Corn, wheat slide on profit-taking as US corn seeding winds down
CHICAGO: US corn futures declined on Tuesday as government data showing a rain-delayed planting campaign was nearing an end encouraged a pause in a rally that took prices to a five-year high a day earlier.
Wheat futures sank on profit-taking and competition for global export business.
Soybeans edged higher, supported by ongoing US planting delays and renewed optimism about US-China trade talks.
Chicago Board of Trade July corn settled down 5 cents at $4.49-3/4 per bushel.
CBOT July wheat ended down 8 cents at $5.31-1/2 a bushel while July soybeans finished 3/4 cent higher at $9.13-1/2 a bushel.
Corn halted a five-session rally, a day after the US Department of Agriculture said the 2019 US crop was 92% planted, matching trade expectations. The USDA rated 59% of the crop in good to excellent condition, unchanged from the week before.
"Corn planting is virtually done. We won't see a lot more acres," said Brian Hoops, president of Midwest Market Solutions.
Traders booked profits after the July contract hit $4.64-1/4 on Monday, the highest for a most-active contract since June 2014.
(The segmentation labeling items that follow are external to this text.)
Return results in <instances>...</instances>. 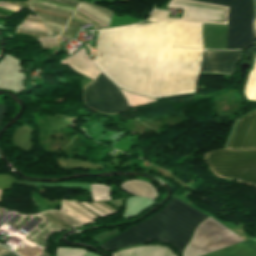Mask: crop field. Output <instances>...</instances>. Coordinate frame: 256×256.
Returning a JSON list of instances; mask_svg holds the SVG:
<instances>
[{"label":"crop field","instance_id":"obj_1","mask_svg":"<svg viewBox=\"0 0 256 256\" xmlns=\"http://www.w3.org/2000/svg\"><path fill=\"white\" fill-rule=\"evenodd\" d=\"M201 24L161 21L98 31L95 64L117 86L155 99L194 93ZM181 47V48H173Z\"/></svg>","mask_w":256,"mask_h":256},{"label":"crop field","instance_id":"obj_2","mask_svg":"<svg viewBox=\"0 0 256 256\" xmlns=\"http://www.w3.org/2000/svg\"><path fill=\"white\" fill-rule=\"evenodd\" d=\"M206 217L172 198L161 212L104 242L100 248L110 251L128 245L160 241L172 245L181 255L195 227ZM240 241L243 240L209 217L197 227L183 256H200Z\"/></svg>","mask_w":256,"mask_h":256},{"label":"crop field","instance_id":"obj_3","mask_svg":"<svg viewBox=\"0 0 256 256\" xmlns=\"http://www.w3.org/2000/svg\"><path fill=\"white\" fill-rule=\"evenodd\" d=\"M204 160L216 173L256 186V150H218L206 154Z\"/></svg>","mask_w":256,"mask_h":256},{"label":"crop field","instance_id":"obj_4","mask_svg":"<svg viewBox=\"0 0 256 256\" xmlns=\"http://www.w3.org/2000/svg\"><path fill=\"white\" fill-rule=\"evenodd\" d=\"M230 6L227 49H244L256 37L252 29L250 0H193Z\"/></svg>","mask_w":256,"mask_h":256},{"label":"crop field","instance_id":"obj_5","mask_svg":"<svg viewBox=\"0 0 256 256\" xmlns=\"http://www.w3.org/2000/svg\"><path fill=\"white\" fill-rule=\"evenodd\" d=\"M168 7L185 9L182 19L168 18L169 12L154 10L150 22L161 20H180L198 23L227 24L229 7L205 4L187 0H171Z\"/></svg>","mask_w":256,"mask_h":256},{"label":"crop field","instance_id":"obj_6","mask_svg":"<svg viewBox=\"0 0 256 256\" xmlns=\"http://www.w3.org/2000/svg\"><path fill=\"white\" fill-rule=\"evenodd\" d=\"M86 105L103 113L116 114L129 110L120 90L101 75L89 83L84 91Z\"/></svg>","mask_w":256,"mask_h":256},{"label":"crop field","instance_id":"obj_7","mask_svg":"<svg viewBox=\"0 0 256 256\" xmlns=\"http://www.w3.org/2000/svg\"><path fill=\"white\" fill-rule=\"evenodd\" d=\"M256 148V111L241 117L227 149Z\"/></svg>","mask_w":256,"mask_h":256},{"label":"crop field","instance_id":"obj_8","mask_svg":"<svg viewBox=\"0 0 256 256\" xmlns=\"http://www.w3.org/2000/svg\"><path fill=\"white\" fill-rule=\"evenodd\" d=\"M241 50L214 51L206 50L203 56L201 71L232 73L234 64L239 58Z\"/></svg>","mask_w":256,"mask_h":256},{"label":"crop field","instance_id":"obj_9","mask_svg":"<svg viewBox=\"0 0 256 256\" xmlns=\"http://www.w3.org/2000/svg\"><path fill=\"white\" fill-rule=\"evenodd\" d=\"M68 63L73 69L93 79L100 73L97 67L92 63V61L86 55L84 49L80 50L75 55L68 58Z\"/></svg>","mask_w":256,"mask_h":256},{"label":"crop field","instance_id":"obj_10","mask_svg":"<svg viewBox=\"0 0 256 256\" xmlns=\"http://www.w3.org/2000/svg\"><path fill=\"white\" fill-rule=\"evenodd\" d=\"M203 256H256V242L250 239Z\"/></svg>","mask_w":256,"mask_h":256},{"label":"crop field","instance_id":"obj_11","mask_svg":"<svg viewBox=\"0 0 256 256\" xmlns=\"http://www.w3.org/2000/svg\"><path fill=\"white\" fill-rule=\"evenodd\" d=\"M146 183L143 181L130 180L127 182H123L121 187L128 192L134 193L139 196H146L153 200L156 196V192L152 186Z\"/></svg>","mask_w":256,"mask_h":256},{"label":"crop field","instance_id":"obj_12","mask_svg":"<svg viewBox=\"0 0 256 256\" xmlns=\"http://www.w3.org/2000/svg\"><path fill=\"white\" fill-rule=\"evenodd\" d=\"M244 94L247 99L256 100V64L247 78Z\"/></svg>","mask_w":256,"mask_h":256},{"label":"crop field","instance_id":"obj_13","mask_svg":"<svg viewBox=\"0 0 256 256\" xmlns=\"http://www.w3.org/2000/svg\"><path fill=\"white\" fill-rule=\"evenodd\" d=\"M91 194L93 201H102L110 199L109 187L102 185H91Z\"/></svg>","mask_w":256,"mask_h":256},{"label":"crop field","instance_id":"obj_14","mask_svg":"<svg viewBox=\"0 0 256 256\" xmlns=\"http://www.w3.org/2000/svg\"><path fill=\"white\" fill-rule=\"evenodd\" d=\"M121 92L125 96V98H126L127 102L129 103L130 107L146 104V103H149V102H152V101H156V100L149 99L147 97L127 93V92H124V91H121Z\"/></svg>","mask_w":256,"mask_h":256},{"label":"crop field","instance_id":"obj_15","mask_svg":"<svg viewBox=\"0 0 256 256\" xmlns=\"http://www.w3.org/2000/svg\"><path fill=\"white\" fill-rule=\"evenodd\" d=\"M12 184L22 185V186H34V184L17 181L6 175H0V189H11Z\"/></svg>","mask_w":256,"mask_h":256},{"label":"crop field","instance_id":"obj_16","mask_svg":"<svg viewBox=\"0 0 256 256\" xmlns=\"http://www.w3.org/2000/svg\"><path fill=\"white\" fill-rule=\"evenodd\" d=\"M39 41L41 42L43 47H51L53 44H57L58 43L56 37L42 38V39H39Z\"/></svg>","mask_w":256,"mask_h":256},{"label":"crop field","instance_id":"obj_17","mask_svg":"<svg viewBox=\"0 0 256 256\" xmlns=\"http://www.w3.org/2000/svg\"><path fill=\"white\" fill-rule=\"evenodd\" d=\"M7 111V107L0 105V123L2 122Z\"/></svg>","mask_w":256,"mask_h":256},{"label":"crop field","instance_id":"obj_18","mask_svg":"<svg viewBox=\"0 0 256 256\" xmlns=\"http://www.w3.org/2000/svg\"><path fill=\"white\" fill-rule=\"evenodd\" d=\"M3 256H16V255L10 252V253H7V254H5Z\"/></svg>","mask_w":256,"mask_h":256},{"label":"crop field","instance_id":"obj_19","mask_svg":"<svg viewBox=\"0 0 256 256\" xmlns=\"http://www.w3.org/2000/svg\"><path fill=\"white\" fill-rule=\"evenodd\" d=\"M3 191H4V190H0V198H1V195H2Z\"/></svg>","mask_w":256,"mask_h":256},{"label":"crop field","instance_id":"obj_20","mask_svg":"<svg viewBox=\"0 0 256 256\" xmlns=\"http://www.w3.org/2000/svg\"><path fill=\"white\" fill-rule=\"evenodd\" d=\"M255 28H256V20H255Z\"/></svg>","mask_w":256,"mask_h":256}]
</instances>
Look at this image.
Wheat declined after the July contract on Monday touched a six-month top. A firmer dollar, which tends to make US grains less attractive on the world market, added pressure.
Traders "don't like the lack of competitiveness in US corn and wheat. So I guess we are focusing on the demand side, with the market kind of overbought," said Dan Cekander, president of DC Analysis.
Traders shrugged off support from a slow US winter wheat harvest pace. The USDA said the harvest was 8% complete by Sunday, lagging trade expectations and the five-year average of 20%.
Soybean futures found support as US farmers struggled to plant saturated fields. The USDA said soybean seeding was 77% complete by Sunday, behind the five-year average of 93%.
Analysts noted that about 19 million acres of soybeans were left to plant, given the USDA's 2019 seedings projection of 84.6 million acres.
"You've got more rains coming in the next week. I don't know how you get the rest planted," said Roy Huckabay with Linn & Associates, a Chicago brokerage.
CBOT soybean futures firmed after US President Donald Trump said he would meet with Chinese President Xi Jinping at the G20 summit later this month, and that trade talks between the two countries were set to restart ahead of time.
China is the world's biggest soy buyer, but its imports of US soybeans have been stalled since the middle of 2018 due to trade tensions.
CBOT soyoil futures rose as traders digested Monday's monthly crush report from the National Oilseed Processors Association, Cekander said. The NOPA report showed US processors crushed fewer soybeans than expected in May, tightening soyoil supplies, while soyoil ending stocks fell more than expected.